The Big HOO-HAA! – 24 Hour HOO-HAA!

By Elyce Phillips 

It’s 6am at Czech House.  Six bleary-eyed improvisers are up on stage, looking for suggestions from an equally bleary-eyed audience. Many have fallen, some have only just begun and there are still 14 hours to go.

For this year’s Fringe, The Big HOO-HAA! threw all their comedic eggs into one proverbial basket and put on a 24 hour show. It’s something we’ve seen at festivals in the past. The 24 hour show has become something like an extreme sport in the comedy world – and the HOO-HAA team’s performance was up there with the greatest of endurance athletes.

Team members of the Hearts and the Bones rotated through the night in hourly blocks, with ten minute breaks in between. For every hour you stayed, you got a dollar back from the $24 ticket price – a moment heralded on the hour with the jingling of a bowl of gold coins and a burst of an on-theme tune like ‘Gold Digger’.

The event began with HOO-HAA’s usual two hour program, with Liam Ryan on hosting duties. Ryan was an absolute stand-out through the 24 hours, somehow remaining incredibly witty right to the end. The man is an absolute natural as a host.

From there, the show took a step into different territory, changing up the theme with each hour-long block. At 10pm, there were games based on stories told by Nova’s Deano. At 12pm, an improvised musical.

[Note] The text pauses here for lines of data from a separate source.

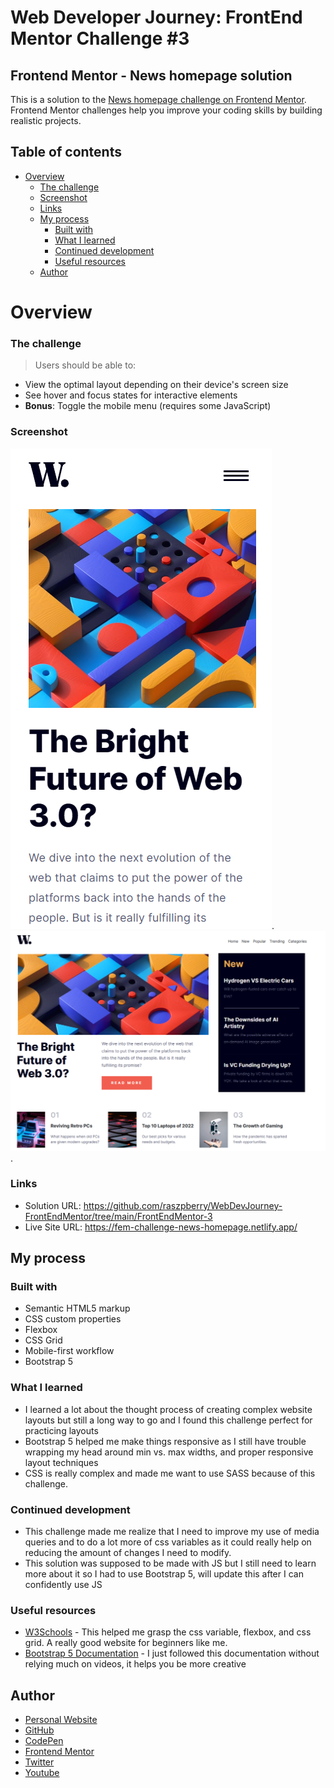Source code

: # Web Developer Journey: FrontEnd Mentor Challenge #3

## Frontend Mentor - News homepage solution

This is a solution to the [News homepage challenge on Frontend Mentor](https://www.frontendmentor.io/challenges/news-homepage-H6SWTa1MFl/hub). Frontend Mentor challenges help you improve your coding skills by building realistic projects.

## Table of contents
- [Overview](#overview)
    - [The challenge](#the-challenge)
    - [Screenshot](#screenshot)
    - [Links](#links)
  - [My process](#my-process)
    - [Built with](#built-with)
    - [What I learned](#what-i-learned)
    - [Continued development](#continued-development)
    - [Useful resources](#useful-resources)
  - [Author](#author)

# Overview

### The challenge

> Users should be able to:
  - View the optimal layout depending on their device's screen size
  - See hover and focus states for interactive elements
  -  **Bonus**: Toggle the mobile menu (requires some JavaScript)

### Screenshot
![Mobile](./screenshots/solution-mobile.png).
![Desktop](./screenshots/solution-desktop.png).

### Links

- Solution URL: https://github.com/raszpberry/WebDevJourney-FrontEndMentor/tree/main/FrontEndMentor-3
- Live Site URL: https://fem-challenge-news-homepage.netlify.app/

## My process

### Built with

- Semantic HTML5 markup
- CSS custom properties
- Flexbox
- CSS Grid
- Mobile-first workflow
- Bootstrap 5

### What I learned

- I learned a lot about the thought process of creating complex website layouts but still a long way to go and I found this challenge perfect for practicing layouts 
- Bootstrap 5 helped me make things responsive as I still have trouble wrapping my head around min vs. max widths, and proper responsive layout techniques
- CSS is really complex and made me want to use SASS because of this challenge.

### Continued development

- This challenge made me realize that I need to improve my use of media queries and to do a lot more of css variables as it could really help on reducing the amount of changes I need to modify.
- This solution was supposed to be made with JS but I still need to learn more about it so I had to use Bootstrap 5, will update this after I can confidently use JS

### Useful resources

- [W3Schools](https://www.w3schools.com/) - This helped me grasp the css variable, flexbox, and css grid. A really good website for beginners like me.  
- [Bootstrap 5 Documentation](https://getbootstrap.com/docs/5.3/getting-started/introduction/) - I just followed this documentation without relying much on videos, it helps you be more creative

## Author

- [Personal Website](https://raszpberry.github.io/rasz-web/#home)
- [GitHub](https://github.com/raszpberry)
- [CodePen](https://codepen.io/raszpberry)
- [Frontend Mentor](https://www.frontendmentor.io/profile/raszpberry)
- [Twitter](https://www.twitter.com/traszty)
- [Youtube](https://www.youtube.com/channel/UCoPKWMX2adD4bNw2njUdhBQ)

At 3am, we hit Danger Hour and things started to get a bit weird. HOO-HAA’s usual games were beefed up with a series of increasingly painful punishments. We saw a strip edition of Doo Doo Ron Ron. The poor players who found themselves Desperate and Dateless (Ryan and Michelle Nussey) had pegs clipped to their bodies every time they made an incorrect guess. There was even a moment of genuine danger as Scott McAteer slightly choked on an unreasonable amount of bread in a game called Carbo Loading.

In the next couple of hours, the weirdness continued. We had Free Love at 4pm, in which team members paired up and did whatever they wanted for 15 minutes, resulting in an extremely complicated piece by Matt Saraceni and Wyatt Nixon-Lloyd about the invention of closed captioning. Then it was a mega round of My Game, My Game, where we saw such gems as ‘Multi-Cluedo’, ‘DolphinHospital’ and ‘It’s Banjo Patterson’s Birthday!’.

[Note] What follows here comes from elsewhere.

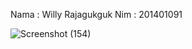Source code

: Nama : Willy Rajagukguk
Nim  : 201401091

![Screenshot (154)](https://user-images.githubusercontent.com/77451420/194841059-09a7337e-1ae3-4bfc-ae28-9607a01e230c.png)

By 6pm, brains were beginning to break. I think everyone’s mindset was best summed up by Saraceni during a game of 181, in which the players had to come up with one-liner beginning “181 somethings walk into a bar.” On the theme of spiders, Saraceni stepped forward and said, “Let me give you a little insight into how things are inside my head. 181 spiders walk into a bar. Something about a web?” With many in the audience just as sleep-deprived as the players, that simple statement was perhaps the funniest moment of the hour. We were all suffering together.

How they managed to get through the whole 24 hours, I have no idea. The sleep deprivation was enough of a challenge for those of us in the audience. In the end, only four audience members stuck it out for the full 24 hours, but many more popped in and out over the duration.

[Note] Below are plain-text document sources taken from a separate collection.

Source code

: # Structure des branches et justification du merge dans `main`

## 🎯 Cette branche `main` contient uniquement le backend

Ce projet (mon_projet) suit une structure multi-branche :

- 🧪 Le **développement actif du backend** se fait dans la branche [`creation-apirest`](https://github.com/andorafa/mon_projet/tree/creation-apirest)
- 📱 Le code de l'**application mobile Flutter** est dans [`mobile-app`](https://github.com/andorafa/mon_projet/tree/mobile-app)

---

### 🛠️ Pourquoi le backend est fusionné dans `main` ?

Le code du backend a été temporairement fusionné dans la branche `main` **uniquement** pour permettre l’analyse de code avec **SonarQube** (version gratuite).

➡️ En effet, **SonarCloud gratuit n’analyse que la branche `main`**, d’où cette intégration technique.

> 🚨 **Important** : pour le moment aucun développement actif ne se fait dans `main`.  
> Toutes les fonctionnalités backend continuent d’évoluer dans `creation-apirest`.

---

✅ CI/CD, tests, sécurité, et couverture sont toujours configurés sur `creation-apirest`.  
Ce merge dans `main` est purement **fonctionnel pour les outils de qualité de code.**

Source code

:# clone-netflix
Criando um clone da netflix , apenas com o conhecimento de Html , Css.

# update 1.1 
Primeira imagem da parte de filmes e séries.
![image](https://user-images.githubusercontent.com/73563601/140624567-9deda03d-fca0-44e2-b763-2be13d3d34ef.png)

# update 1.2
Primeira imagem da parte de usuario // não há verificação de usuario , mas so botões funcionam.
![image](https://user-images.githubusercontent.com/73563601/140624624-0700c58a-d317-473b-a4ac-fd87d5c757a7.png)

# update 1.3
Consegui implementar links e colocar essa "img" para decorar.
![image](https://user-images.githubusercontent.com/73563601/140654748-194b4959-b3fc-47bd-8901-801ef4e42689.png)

It’s an absolute testament to the skills of the HOO-HAA! team that they created an experience that was genuinely hilarious for the full 24 hours. There’s no sense in pointing out the stars in the group – they were all fabulous. Go and see them in action for yourself, perhaps at their saner two-hour show.

The Big HOO-HAA! Perform every Thursday at 8pm at The Portland Hotel.